* Opdrachten:
a - Beantwoord de volgende vragen aan de hand van de tekst over het grafmonument.
(i) Welke vorm en diameter had het monument dat klager zelf had ontworpen?
(ii) Welke stenen zijn volgens de begraafplaats op algemene graven toegestaan?
(iii) Welke bepaling is opgenomen op het formulier dat bij de regeling van de uitvaart werd ingevuld?
b - Vertaal de volgende zin uit de tekst over het grafmonument in het Engels: "Klager voerde als argument aan dat het reglement hem pas enige tijd na de uitvaart was toegezonden zodat het geen rechtsgeldigheid had."
c - Ga verder met de tekst over het grafmonument, te beginnen na de laatste zin die erin staat.

* Brontekst:

+ + + + +

Klager had een eigen ontwerp gemaakt voor een monument op een algemeen graf; het betrof een holle bolvorm met een diameter van 60 cm.
De begraafplaats weigert een vergunning af te geven omdat op algemene graven slechts liggende stenen van beperkte afmeting zijn toegestaan.
Klager voerde als argument aan dat het reglement hem pas enige tijd na de uitvaart was toegezonden zodat het geen rechtsgeldigheid had.
Uitspraak:
Zowel klager als uitvaartondernemer bevestigden dat bij de regeling van de uitvaart het verschil tussen eigen en algemeen graf besproken was evenals de grafmonumenten bij deze graven.Bij de regeling van de uitvaart is een Aanvraag voor een begrafenis op begraafplaats X ingevuld en ondertekend door de aanvrager. Op dit formulier is de bepaling opgenomen dat de aanvrager en de uitvaartonderneming bekend zijn met het beheersreglement en hiermee akkoord gaan. Het argument van het niet tijdig toezenden is daardoor niet meer valide.

+ + + + +

Items uit de dataset:
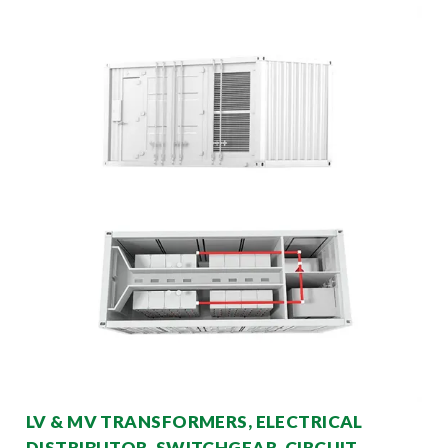
LV & MV TRANSFORMERS, ELECTRICAL
DISTRIBUTOR, SWITCHGEAR, CIRCUIT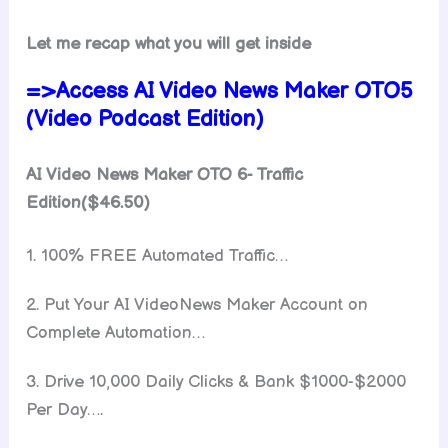
Let me recap what you will get inside
=>Access AI Video News Maker OTO5
(Video Podcast Edition)
AI Video News Maker OTO 6- Traffic
Edition($46.50)
1. 100% FREE Automated Traffic…
2. Put Your AI VideoNews Maker Account on
Complete Automation…
3. Drive 10,000 Daily Clicks & Bank $1000-$2000
Per Day….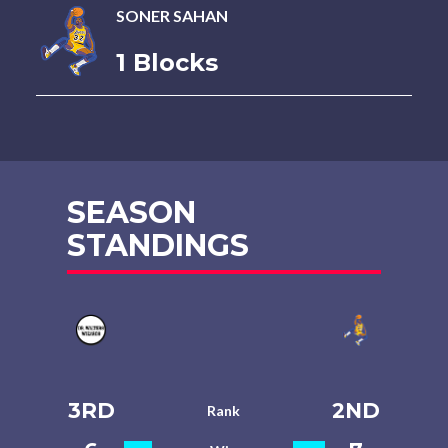
SONER SAHAN
1 Blocks
SEASON
STANDINGS
3RD
2ND
Rank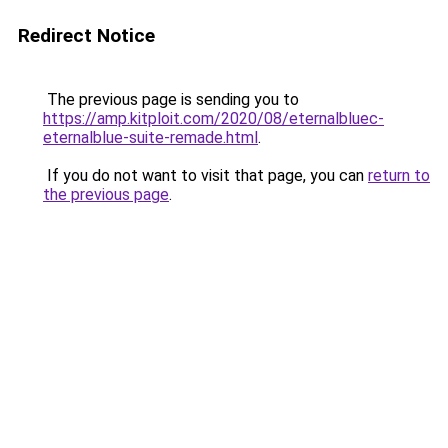
Redirect Notice
The previous page is sending you to
https://amp.kitploit.com/2020/08/eternalbluec-
eternalblue-suite-remade.html
.
If you do not want to visit that page, you can
return to
the previous page
.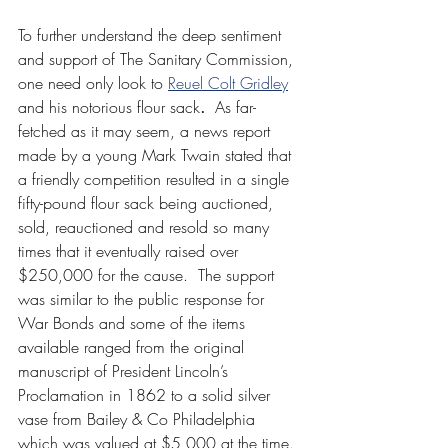
To further understand the deep sentiment 
and support of The Sanitary Commission, 
one need only look to 
Reuel Colt Gridley
and his notorious flour sack
.  
As far-
fetched as it may seem, a news report 
made by a young Mark Twain stated that 
a friendly competition resulted in a single 
fifty-pound flour sack being auctioned, 
sold, reauctioned and resold so many 
times that it eventually raised over 
$250,000 for the cause.  The support 
was similar to the public response for 
War Bonds and some of the items 
available ranged from the original 
manuscript of President Lincoln’s 
Proclamation in 1862 to a solid silver 
vase from Bailey & Co Philadelphia 
which was valued at $5,000 at the time. 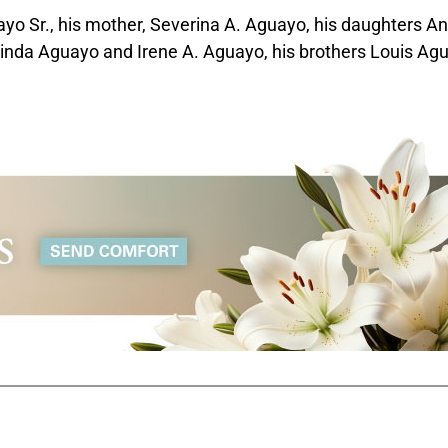
ayo Sr., his mother, Severina A. Aguayo, his daughters A
linda Aguayo and Irene A. Aguayo, his brothers Louis Ag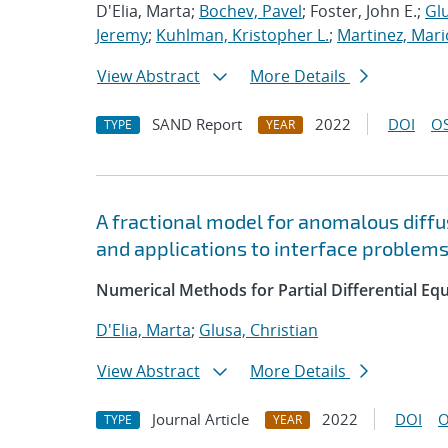
D'Elia, Marta;
Bochev, Pavel
; Foster, John E.;
Glu
Jeremy
;
Kuhlman, Kristopher L.
;
Martinez, Mari
View Abstract
More Details
SAND Report
2022
DOI
OS
TYPE
YEAR
A fractional model for anomalous diffus
and applications to interface problem
Numerical Methods for Partial Differential Eq
D'Elia, Marta
;
Glusa, Christian
View Abstract
More Details
Journal Article
2022
DOI
O
TYPE
YEAR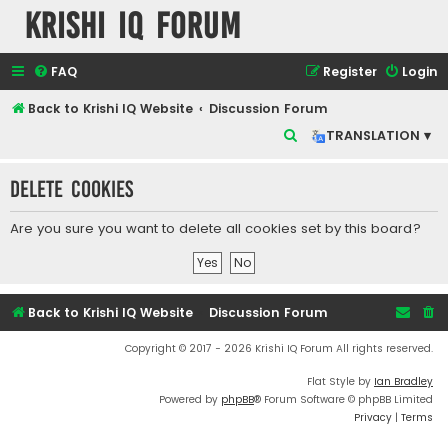
Krishi IQ Forum
FAQ
Register
Login
Back to Krishi IQ Website
Discussion Forum
S
TRANSLATION ▾
e
Delete cookies
a
r
Are you sure you want to delete all cookies set by this board?
c
h
Back to Krishi IQ Website
Discussion Forum
Copyright © 2017 - 2026 Krishi IQ Forum All rights reserved.
Flat Style by
Ian Bradley
Powered by
phpBB
® Forum Software © phpBB Limited
Privacy
|
Terms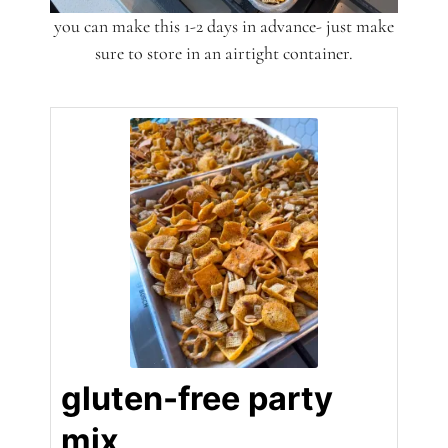
you can make this 1-2 days in advance- just make
sure to store in an airtight container.
gluten-free party
mix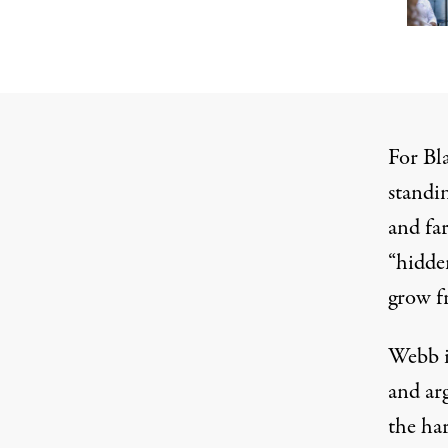
For Bl
standin
and far
“
hidde
grow f
Webb i
and ar
the har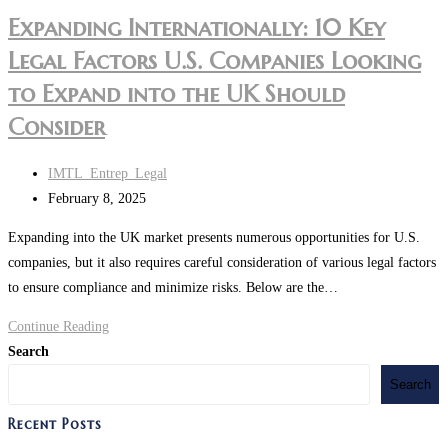
Expanding Internationally: 10 Key
Legal Factors U.S. Companies Looking
to Expand into the UK Should
Consider
IMTL_Entrep_Legal
February 8, 2025
Expanding into the UK market presents numerous opportunities for U.S.
companies, but it also requires careful consideration of various legal factors
to ensure compliance and minimize risks. Below are the…
Continue Reading
Search
Search
Recent Posts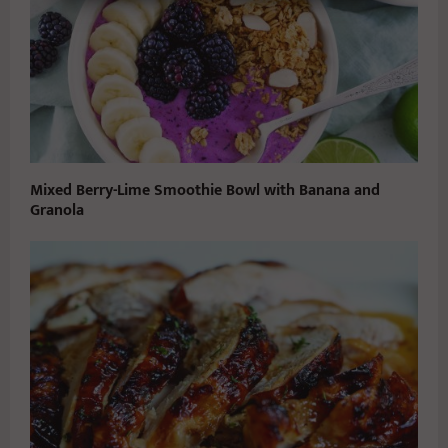
Mixed Berry-Lime Smoothie Bowl with Banana and
Granola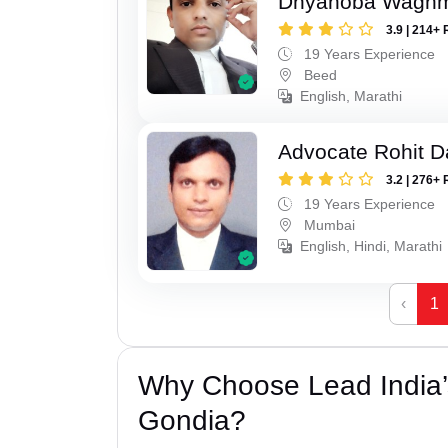
Dnyanoba Wagh
3.9 | 214+ 
19 Years Experience
Beed
English, Marathi
Advocate Rohit D
3.2 | 276+ 
19 Years Experience
Mumbai
English, Hindi, Marathi
‹
1
Why Choose Lead India’s
Gondia?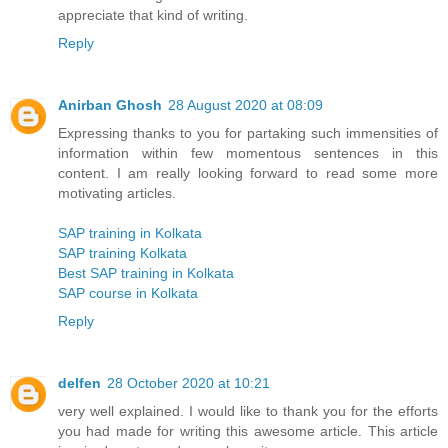
appreciate that kind of writing.
Reply
Anirban Ghosh
28 August 2020 at 08:09
Expressing thanks to you for partaking such immensities of
information within few momentous sentences in this
content. I am really looking forward to read some more
motivating articles.
SAP training in Kolkata
SAP training Kolkata
Best SAP training in Kolkata
SAP course in Kolkata
Reply
delfen
28 October 2020 at 10:21
very well explained. I would like to thank you for the efforts
you had made for writing this awesome article. This article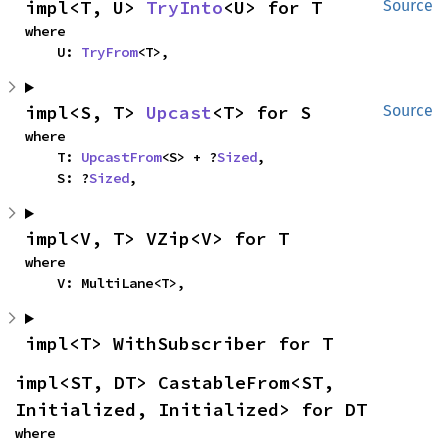
impl<T, U> 
TryInto
<U> for T
Source
where

    U: 
TryFrom
<T>,
impl<S, T> 
Upcast
<T> for S
Source
where

    T: 
UpcastFrom
<S> + ?
Sized
,

    S: ?
Sized
,
impl<V, T> VZip<V> for T
where

    V: MultiLane<T>,
impl<T> WithSubscriber for T
impl<ST, DT> CastableFrom<ST, 
Initialized, Initialized> for DT
where
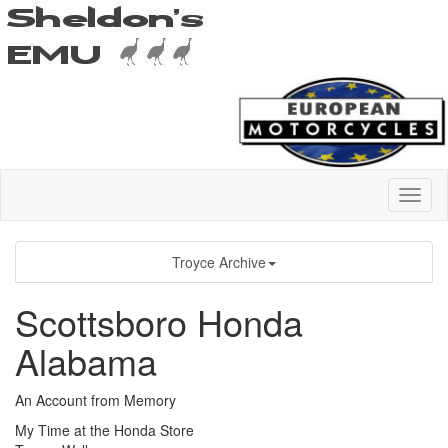
Troyce Archive
Scottsboro Honda
Alabama
An Account from Memory
My Time at the Honda Store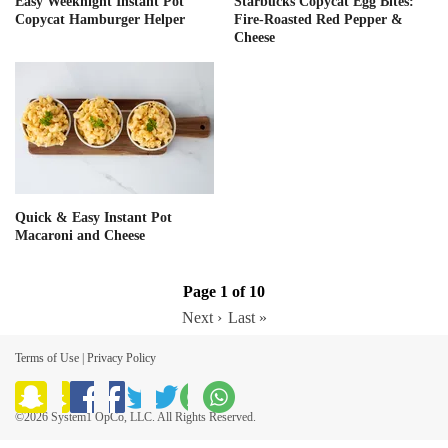
Easy Weeknight Instant Pot
Starbucks Copycat Egg Bites:
Copycat Hamburger Helper
Fire-Roasted Red Pepper &
Cheese
Quick & Easy Instant Pot
Macaroni and Cheese
Page 1 of 10
Next ›
Last »
Terms of Use
|
Privacy Policy
©2026 System1 OpCo, LLC. All Rights Reserved.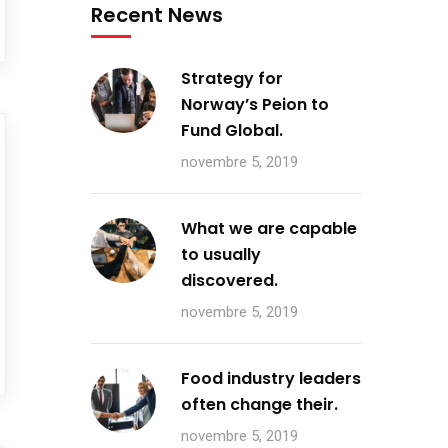
Recent News
Strategy for
Norway’s Peion to
Fund Global.
novembre 5, 2019
What we are capable
to usually
discovered.
novembre 5, 2019
Food industry leaders
often change their.
novembre 5, 2019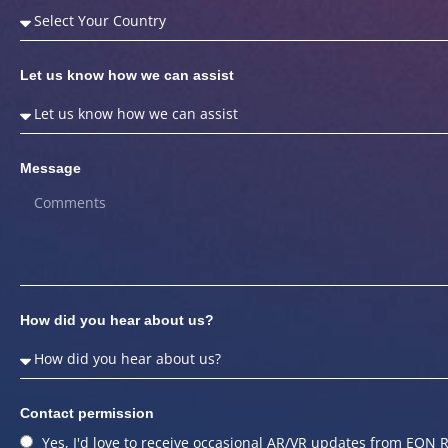
Let us know how we can assist
Message
How did you hear about us?
Contact permission
Yes, I'd love to receive occasional AR/VR updates from EON R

+ + + + +

* Antwoorden opdrachten:
a -
(i) Een holle bolvorm met een diameter van 60 cm.
(ii) Alleen liggende stenen van beperkte afmeting.
(iii) Dat de aanvrager en de uitvaartonderneming bekend zijn met het beheersreglement en hiermee akkoord gaan.

b - The complainant argued that the regulations had only been sent to him some time after the funeral, so that they had no legal validity.

c -
Klager had zich moeten realiseren dat op een begraafplaats regels gelden en dat op een algemeen graf minder ruimte is voor een grafmonument per overledene dan op een eigen graf.
De regels van de begraafplaats zijn dat op een algemeen graf een schuinliggende steen van
40x50x40 cm geplaatst kan worden, hetgeen nogal afwijkt van een bolvormig ontwerp met een diameter van 60 cm.
De begraafplaats dient niet alleen rekening te houden met de rechten van klager maar ook met de rechten van de twee andere overledenen( en de rechthebbenden van die graven).
De gevraagde vergunning werd daarom geweigerd ondanks de argumentatie van klager dat ernogal beperkt emotioneel wordt omgegaan met het begrip algemeen graf en dat het gemaakte ontwerp zou bijdragen aan de levendigheid van de dodenakker.
Het kan echter niet zo zijn dat een eigen ontwerp de bestaande regels terzijde kan schuiven, hoezeer klager ook van mening was dat zulks wel zou moeten. De klacht is ongegrond verklaard.